Work to do:
Could you write out the lines below with "binomial name" substituted for every "scientific name" and nothing else altered?

Dataset content:

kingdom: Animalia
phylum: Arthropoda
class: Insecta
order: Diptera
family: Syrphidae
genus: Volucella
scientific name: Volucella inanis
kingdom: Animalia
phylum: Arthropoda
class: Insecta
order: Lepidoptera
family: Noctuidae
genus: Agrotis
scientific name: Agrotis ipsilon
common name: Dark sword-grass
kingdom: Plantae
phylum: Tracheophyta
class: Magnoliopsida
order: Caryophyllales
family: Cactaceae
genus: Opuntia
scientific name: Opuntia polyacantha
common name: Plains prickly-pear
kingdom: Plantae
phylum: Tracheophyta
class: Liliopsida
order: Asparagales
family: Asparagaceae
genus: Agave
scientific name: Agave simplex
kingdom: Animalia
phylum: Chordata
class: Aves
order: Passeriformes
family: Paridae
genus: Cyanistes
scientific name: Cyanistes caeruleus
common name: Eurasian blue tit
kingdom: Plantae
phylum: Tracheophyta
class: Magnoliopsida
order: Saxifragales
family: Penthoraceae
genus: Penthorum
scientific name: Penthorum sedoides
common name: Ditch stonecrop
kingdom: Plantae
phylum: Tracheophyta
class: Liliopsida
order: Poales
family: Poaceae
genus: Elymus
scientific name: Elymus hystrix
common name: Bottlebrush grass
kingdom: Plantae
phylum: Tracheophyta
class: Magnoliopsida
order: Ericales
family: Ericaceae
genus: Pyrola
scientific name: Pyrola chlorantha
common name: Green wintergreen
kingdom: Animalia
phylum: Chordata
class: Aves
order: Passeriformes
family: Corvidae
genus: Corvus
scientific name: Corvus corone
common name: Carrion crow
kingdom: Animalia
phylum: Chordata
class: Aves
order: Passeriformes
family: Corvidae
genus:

Output for this task:
kingdom: Animalia
phylum: Arthropoda
class: Insecta
order: Diptera
family: Syrphidae
genus: Volucella
binomial name: Volucella inanis
kingdom: Animalia
phylum: Arthropoda
class: Insecta
order: Lepidoptera
family: Noctuidae
genus: Agrotis
binomial name: Agrotis ipsilon
common name: Dark sword-grass
kingdom: Plantae
phylum: Tracheophyta
class: Magnoliopsida
order: Caryophyllales
family: Cactaceae
genus: Opuntia
binomial name: Opuntia polyacantha
common name: Plains prickly-pear
kingdom: Plantae
phylum: Tracheophyta
class: Liliopsida
order: Asparagales
family: Asparagaceae
genus: Agave
binomial name: Agave simplex
kingdom: Animalia
phylum: Chordata
class: Aves
order: Passeriformes
family: Paridae
genus: Cyanistes
binomial name: Cyanistes caeruleus
common name: Eurasian blue tit
kingdom: Plantae
phylum: Tracheophyta
class: Magnoliopsida
order: Saxifragales
family: Penthoraceae
genus: Penthorum
binomial name: Penthorum sedoides
common name: Ditch stonecrop
kingdom: Plantae
phylum: Tracheophyta
class: Liliopsida
order: Poales
family: Poaceae
genus: Elymus
binomial name: Elymus hystrix
common name: Bottlebrush grass
kingdom: Plantae
phylum: Tracheophyta
class: Magnoliopsida
order: Ericales
family: Ericaceae
genus: Pyrola
binomial name: Pyrola chlorantha
common name: Green wintergreen
kingdom: Animalia
phylum: Chordata
class: Aves
order: Passeriformes
family: Corvidae
genus: Corvus
binomial name: Corvus corone
common name: Carrion crow
kingdom: Animalia
phylum: Chordata
class: Aves
order: Passeriformes
family: Corvidae
genus:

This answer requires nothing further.